Over the years we’ve covered a lot copyright litigation, but perhaps the most unpleasant kind is when accusers twist and pervert courts or the law to get what they want.

While most twist the law in grouping large numbers of anonymous John Does into a lump to cut down on court costs and time, courts are increasingly becoming wise, even if people have been warning about it for five years or more.

Some courts are still allowing these cases (notably ex-lobbyist Judge Beryl Howell), but others are getting wise, and denying it.

The Northern District of Georgia is one Federal Court that had rapidly moved into the latter category. In addition to allowing discovery for the defense against perhaps the most notorious of entities in this area – Prenda/AF holdings/etc. – in a hearing last week, they’ve put the brakes on mass joinder there.

A case brought by Killer Joe Nevada, on behalf of the film “Killer Joe”, has hit the brakes there, in the hands of the Chief Judge, Julie E Carnes. While a subpoena was initially granted in the case on May 3rd 2013, soon after (May 28th) it was withdrawn for all but Doe 1, and the remaining Does (2-81)  dropped for misjoinder, and the subpoenas nullified.

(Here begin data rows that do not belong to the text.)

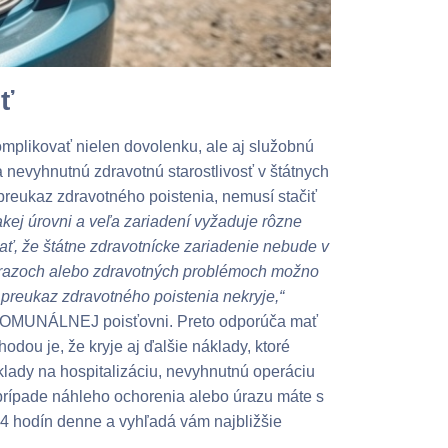
ť
mplikovať nielen dovolenku, ale aj služobnú
a nevyhnutnú zdravotnú starostlivosť v štátnych
reukaz zdravotného poistenia, nemusí stačiť
akej úrovni a veľa zariadení vyžaduje rôzne
tať, že štátne zdravotnícke zariadenie nebude v
h úrazoch alebo zdravotných problémoch možno
preukaz zdravotného poistenia nekryje,“
v KOMUNÁLNEJ poisťovni. Preto odporúča mať
hodou je, že kryje aj ďalšie náklady, ktoré
klady na hospitalizáciu, nevyhnutnú operáciu
 prípade náhleho ochorenia alebo úrazu máte s
 24 hodín denne a vyhľadá vám najbližšie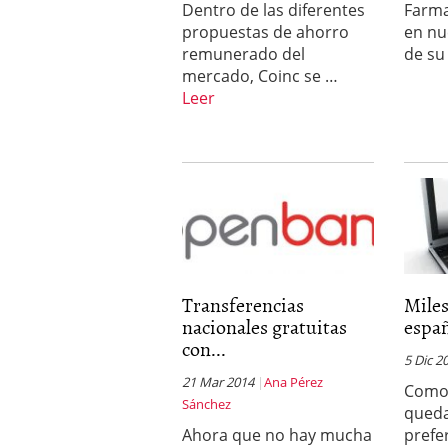
Dentro de las diferentes
Farma
a los costes
21 de novie
propuestas de ahorro
en nu
¿Cuánto cuesta un soft
remunerado del
de su
mercado, Coinc se …
Leer
Transferencias
Miles
nacionales gratuitas
españ
con...
5 Dic 2
21 Mar 2014
Ana Pérez
Como 
Sánchez
queda
Ahora que no hay mucha
prefer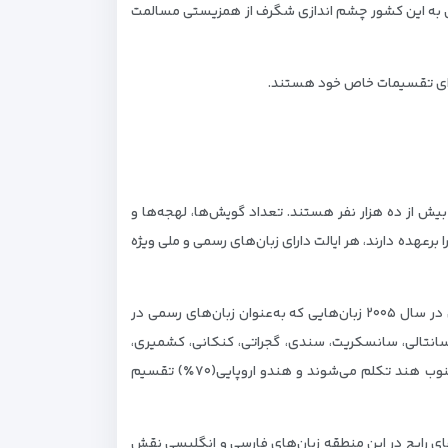
بی به این کشور چشم اندازی شگرف از همزیستی مسالمت
ی گویشور بالای یک میلیون نفر است و ۱۲۲ زبان دیگر دارای گویشورانی بیش از ده هزار نفر هستند. تعداد گویش‌ها، لهجه‌ها و
برعهده دارند، هر ایالت دارای زبان‌های رسمی و ملی ویژه
در قانون اساسی هند، زبان هندی (از شاخه زبان‌های هند و ایرانی یا هندو اروپایی) زبان رسمی سراسر کشور اعلام شده‌است. افزون برآن در سال ۲۰۰۵ زبان‌هایی که به‌عنوان زبان‌های رسمی در
 تامیلی، دوگری، سانتالی، سانسکریت، سندی، گجراتی، کنکانی، کشمیری،
کانادا، مالایالم، میتی، مایتیلی، مراتی و نپالی نیز به رسمیت شناخته شده‌اند.این زبان‌ها به دو شاخه اصلیدراویدی (۲۲٪) که بیشتر در جنوب هند تکلم می‌شوند و هندو اروپایی(۷۰٪) تقسیم
ای رایج در این منطقه زبان‌های فارسی و انگلیسی نقش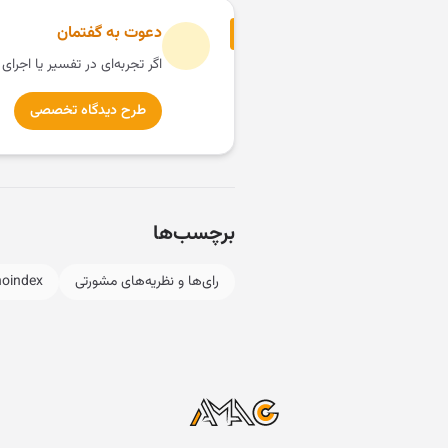
دعوت به گفتمان
اگر تجربه‌ای در تفسیر یا اجرای
طرح دیدگاه تخصصی
برچسب‌ها
رای‌ها و نظریه‌های مشورتی
noindex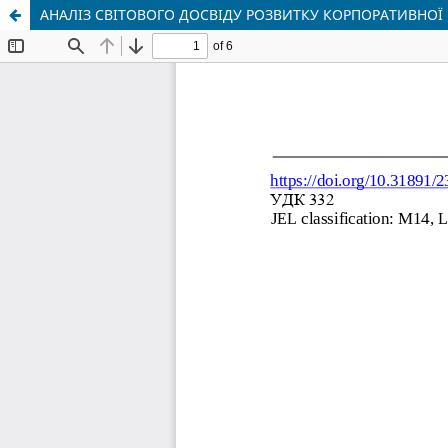
АНАЛІЗ СВІТОВОГО ДОСВІДУ РОЗВИТКУ КОРПОРАТИВНОЇ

However, no-one seems to have told the ISPs that. While eager to get the subpoena to the ISPs to get the details, the same zeal seems not to have been applied in telling those same ISPs to stop. That’s because at least three different people have apparently contacted just one attorney, Blair Chintella, about this case, after being notified by their ISP, after May 28th.

When three individuals reach out to just one lawyer, odds are there’s more out there reaching out to others, and we’ve not heard about it yet. And the court seems worried too, after being informed of this situation. In a June 18th order, Chief US District Judge Carnes:

REMINDS the plaintiff that discovery should have been discontinued and rescinded as to all defendants who were severed and dismissed. The Court DIRECTS the plaintiff to immediately contact the ISPs in each case to rescind and withdraw previously-issued subpoena for each such defendant. Further, any information that plaintiff may have obtained through these subpoenas must be returned.

Plaintiff shall ensure that this information is communicated to each ISP by June 25, 2013 and shall report back to the Court by July 1, 2013, providing copies of these letters to each ISP, as well as a report as to its compliance with this Order.

While we’ve yet to see or hear the results of that order, we remind anyone who has been targeted in this case, or any others, that under no circumstances should you directly contact a company with a John Doe suit proceeding against you, if you intend to fight it.

Most people doing so give their name and address and thus give them what they want. At the very least, consult an attorney. A list of attorneys who may be willing to look at the case can be found at the EFF site, along with some basic advice.